* GIVEN RECORDS

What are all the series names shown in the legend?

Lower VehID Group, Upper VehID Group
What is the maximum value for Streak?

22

---

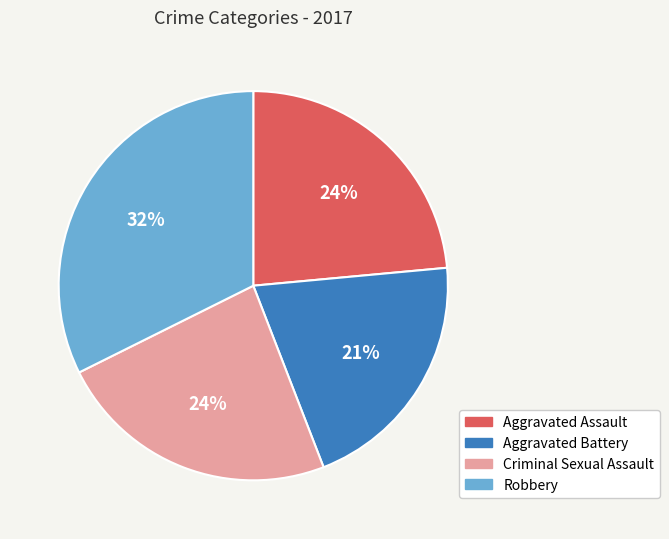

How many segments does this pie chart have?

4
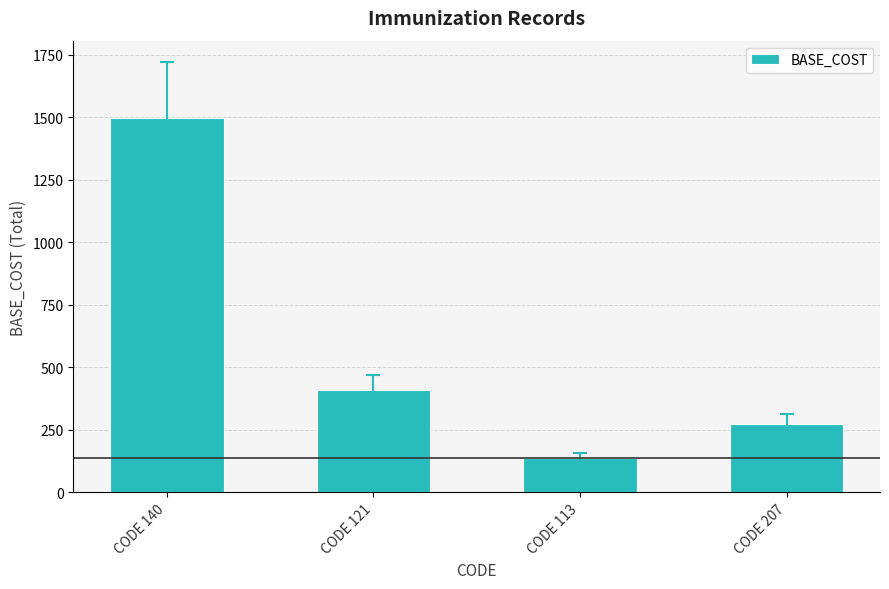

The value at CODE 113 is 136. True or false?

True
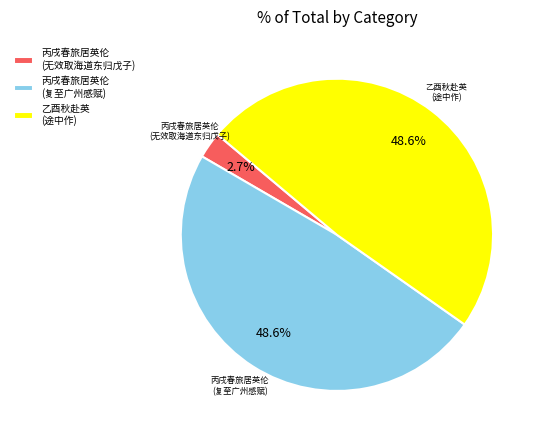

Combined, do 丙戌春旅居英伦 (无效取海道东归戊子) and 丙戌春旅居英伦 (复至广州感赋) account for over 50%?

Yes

==

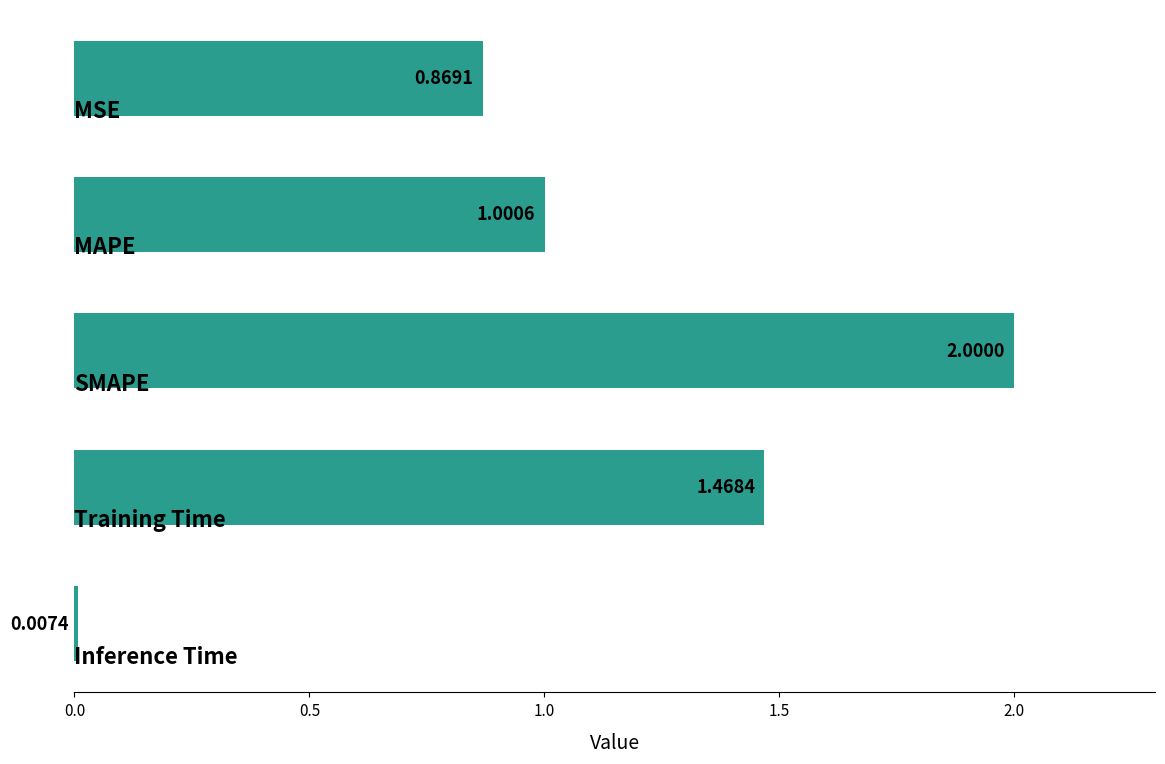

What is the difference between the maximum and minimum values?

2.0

* WHAT YOU SHOULD DO
Update the lines from the one containing "How many segments does this pie chart have?" through the one containing "Combined, do 丙戌春旅居英伦", swapping "segments" for "slices" and leaving everything else as is. Leave the pictures out.

* REPLY TO THE TASK
How many slices does this pie chart have?

4

The value at CODE 113 is 136. True or false?

True

Combined, do 丙戌春旅居英伦 (无效取海道东归戊子) and 丙戌春旅居英伦 (复至广州感赋) account for over 50%?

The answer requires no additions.